One of the best bugs I've seen had a description fairly similar to this. Hot rou...

lisper · on Jan 3, 2023

I had one of these back in the 90s that turned out to be a compiler bug. It was code that ran a mobile robot with an arm. Exact same code running on a Sun workstation never failed, but running on an embedded system running vxWorks crashed intermittently, but only when the arm was moving. Entire heap was corrupted, so by the time the crash occurred there was no hope of getting a stack trace or any hint of what went wrong upstream. Turned out to be two mis-ordered instructions that accessed a value on the stack after the stack pointer had been popped. On vxWorks, interrupts used the same stack as the currently running process, so if an interrupt occurred exactly between these two instructions it would clobber that value, and chaos ensued.

Took a full year to figure it out. Good times.

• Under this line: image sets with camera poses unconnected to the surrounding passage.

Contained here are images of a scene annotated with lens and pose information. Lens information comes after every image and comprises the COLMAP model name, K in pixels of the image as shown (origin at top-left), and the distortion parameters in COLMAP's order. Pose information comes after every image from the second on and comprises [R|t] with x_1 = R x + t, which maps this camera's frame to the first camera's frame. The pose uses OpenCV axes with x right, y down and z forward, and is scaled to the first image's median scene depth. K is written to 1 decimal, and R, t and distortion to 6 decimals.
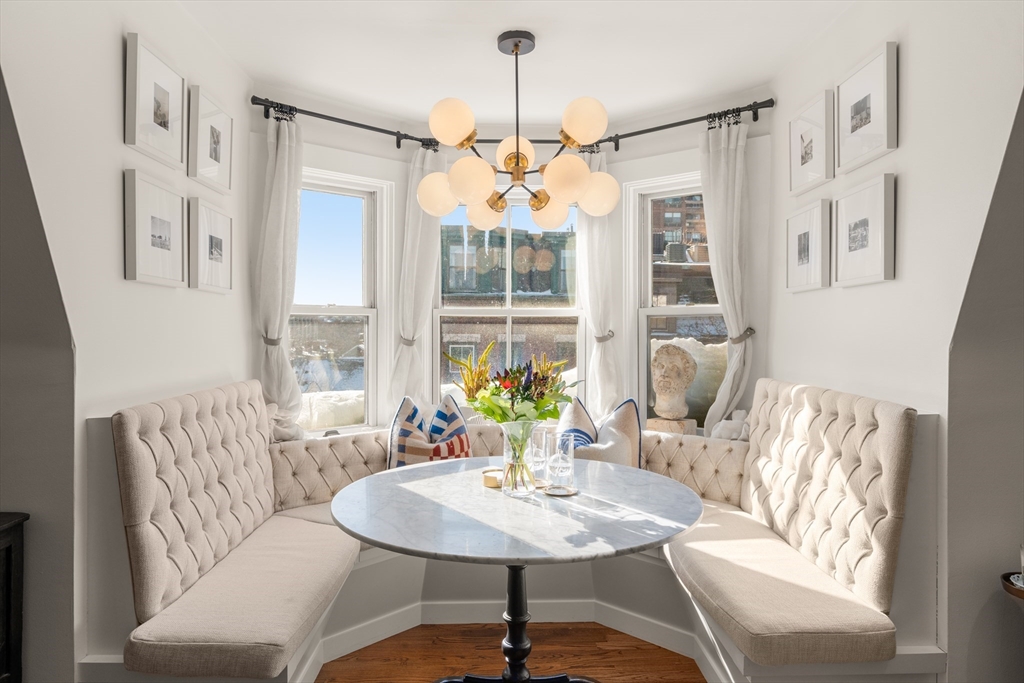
lens RADIAL K [[697.5, 0, 512.0], [0, 697.5, 341.5], [0, 0, 1]] dist [0.026467, -0.000467]
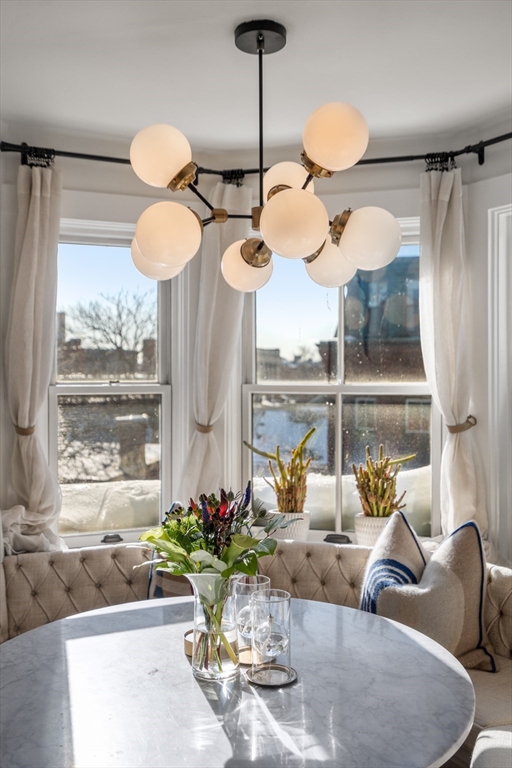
lens RADIAL K [[795.3, 0, 256.0], [0, 795.3, 384.0], [0, 0, 1]] dist [0.018258, 0.025734]
pose [[0.945384, 0.002701, -0.325947, 0.225914], [-0.002364, 0.999996, 0.001432, -0.056202], [0.325950, -0.000583, 0.945387, 0.178655]]
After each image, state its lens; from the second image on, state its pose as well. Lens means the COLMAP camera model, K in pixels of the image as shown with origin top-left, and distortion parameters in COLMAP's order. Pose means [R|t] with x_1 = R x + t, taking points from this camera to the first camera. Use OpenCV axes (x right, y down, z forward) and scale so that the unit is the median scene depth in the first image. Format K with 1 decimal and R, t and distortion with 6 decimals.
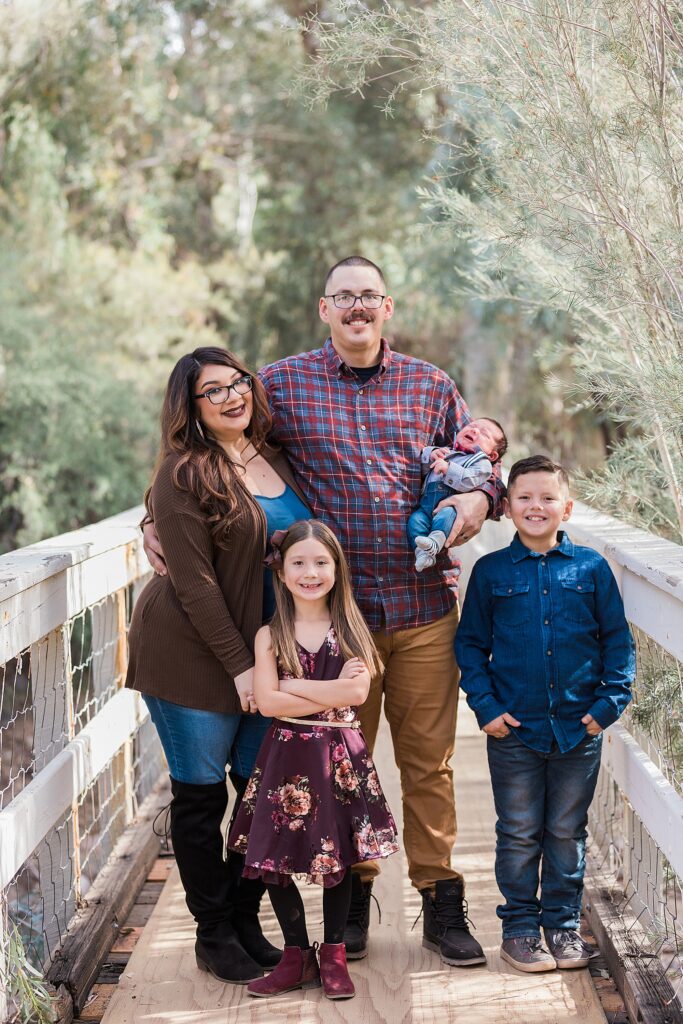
lens RADIAL K [[2074.3, 0, 342.2], [0, 2074.3, 423.8], [0, 0, 1]] dist [0.052512, -0.186627]
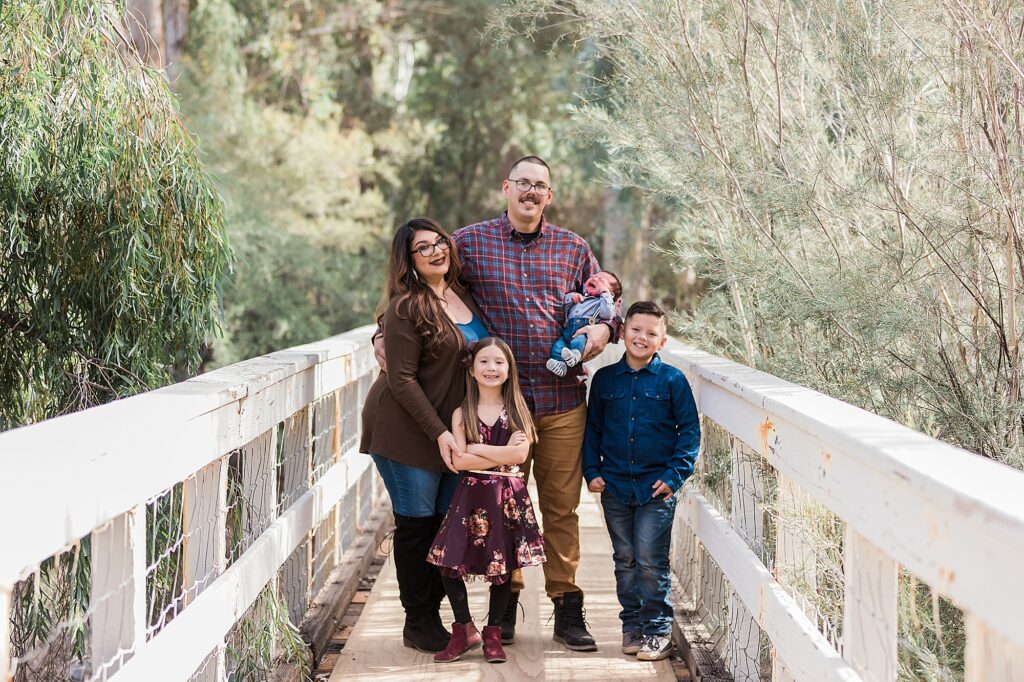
lens RADIAL K [[2074.5, 0, 484.0], [0, 2074.5, 289.3], [0, 0, 1]] dist [0.621196, -0.071945]
pose [[0.999199, 0.040007, 0.001246, -0.018935], [-0.040008, 0.999199, 0.000971, 0.010902], [-0.001206, -0.001020, 0.999999, -0.424056]]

aw1621107 · on Jan 3, 2023

How did you end up piecing together what happened?

lisper · on Jan 3, 2023

Long story but the tldr is that it happened in two stages. First someone figured out a way to reliably reproduce the problem. And then I spent a very long time single stepping through machine instructions until I had a eureka moment.

dekhn · on Jan 3, 2023

And the compiler was emitting the two instructions in the wrong order?

lisper · on Jan 4, 2023

dylan604 · on Jan 4, 2023

I hope someone bought you a beer

lisper · on Jan 4, 2023

Discovery is its own reward ;-)

Actually, I remember reporting the bug to the compiler authors and being stunned when they told me that they were not going to issue a new version with the bug fix because the project was no longer being funded. (This was the T dialect of Lisp in case you're wondering.)

aw1621107 · on Jan 4, 2023

Sounds like quite the arduous process!

What was done in the time period between discovering the bug and its cause?

lisper · on Jan 4, 2023

A lot of rebooting and cursing.

Fortunately, it only happened when the robot's arm was moving, and we were mostly doing mobility research so we were able to be productive simply by not using the arm.

sidewndr46 · on Jan 3, 2023

It has been a while, but a switch to kernel mode followed by a switch back to the same user mode process doesn't actually mess with FP registers. The idea being, the kernel should not be using those anyways.

Also minor point: a const pointer is a pointer which always points at the same address. You can still change what is pointed at. You probably meant "a pointer to const"

dekhn · on Jan 3, 2023

Not a switch back to the same process- context switching during normal process switching.

People have been using the term "const pointer" to refer to "a pointer to const" for 20+ years (as long as I've been doing C++), although that's probably more out of laziness than incorrectness. Certainly the language definition didn't do anybody favors.

sidewndr46 · on Jan 4, 2023

OK, that's interesting. Have any details on how FP wasn't being restored?